Now, if you need a extra shirt or anything, they gonna be in there, because these seem to shrink.
- Uh-huh.
- Okay, you know what, girl? I can't get enough of this stuff.
I mean, you should have some.
It's free.
No, I'm okay.
I'm-- I'll have some later.
Come on, girl, it's fat free.
Hi.
I just got back from Afghanistan.
I'm here looking for my girlfriend, Latia.
Aah! Baby! Baby, what-- what? It's me.
No, it's not.
What? It's me.
Apparently she doesn't work here anymore.
Thanks.
What? Oh, my God! He's leaving me! Desmona, is he leaving me? Desmona, why would he leave me? What-- What possible reason could there be for him leaving me? For him leaving me? Maybe he-- maybe he got that PSD.
PSD.
- What? Oh, you mean the PTSDs? - The PTSDs.
You mean the post-traumatic stress disorder.
It's got to be that.
Oh, my God! My baby got the PTSD! My baby got the PTSD! That could be the only reason! Oh, my baby! My poor, poor baby got the PTSDs! Oh, my baby! Ain't nobody caring about centaurs.
These dudes just running around raping women.
- Centaurs? - Human women.
Oh, yeah, them too.
They were bad at it.
How does a centaur even have sex with a human? Oh, they do it.
If I was a woman and I saw a centaur, why would I not get up on that? The dude is half man, half horse.
- You would want--wait.
- I'm just saying.
You're saying if you were a woman-- If I'm a woman and the centaur had a really nice personality, you know Personality aside, what are you saying? You know exactly what I'm saying.

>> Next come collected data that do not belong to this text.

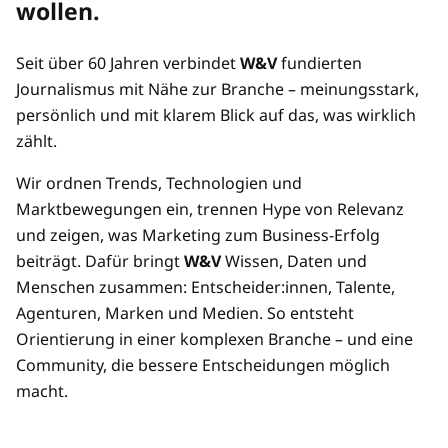
wollen.
Preisvorteil durch Mehrplatz-Zugänge
Seit über 60 Jahren verbindet
W&V
fundierten
Mehrere/übertragbare Zugänge
Journalismus mit Nähe zur Branche – meinungsstark,
persönlich und mit klarem Blick auf das, was wirklich
zählt.
Wir ordnen Trends, Technologien und
Marktbewegungen ein, trennen Hype von Relevanz
und zeigen, was Marketing zum Business-Erfolg
beiträgt. Dafür bringt
W&V
Wissen, Daten und
Menschen zusammen: Entscheider:innen, Talente,
Agenturen, Marken und Medien. So entsteht
Orientierung in einer komplexen Branche – und eine
Community, die bessere Entscheidungen möglich
macht.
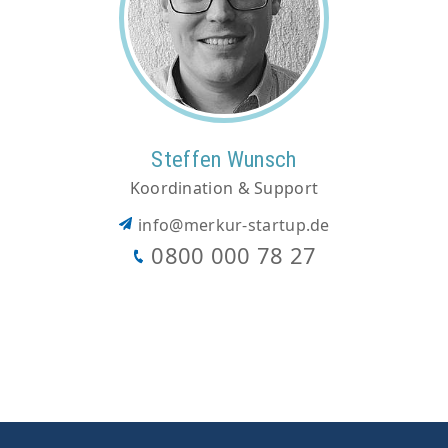
Steffen Wunsch
Koordination & Support
info@merkur-startup.de
0800 000 78 27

The dude is half man You would fuck a horse.
Half-- No.
Half man, half horse.
So you're saying you want to have sex with a-- The important half is a-- is the horse half, but then you have a man connected in there too.
That's all I'm saying.
Dude, that is the craziest, sickest shit you've ever said in your fucking life.
I'm talking about a mythological creature.
Dude, you could've said "I would have sex "with a female centaur", and just that.
I would-- I wouldn't have sex with a female centaur.
But then, you would have sex with a male centaur.
If I-- If, perhaps, I was a woman, and I had that-- Didn't you see Fantasia? - Yeah.
- Those female centaurs was hot.
Oh, my God.
I-- - But okay.
No, I got you.
- I'm saying-- You'd rather have sex with a male centaur - than a female centaur.
- Not me.
I'm gonna do my one line here Oh, yeah!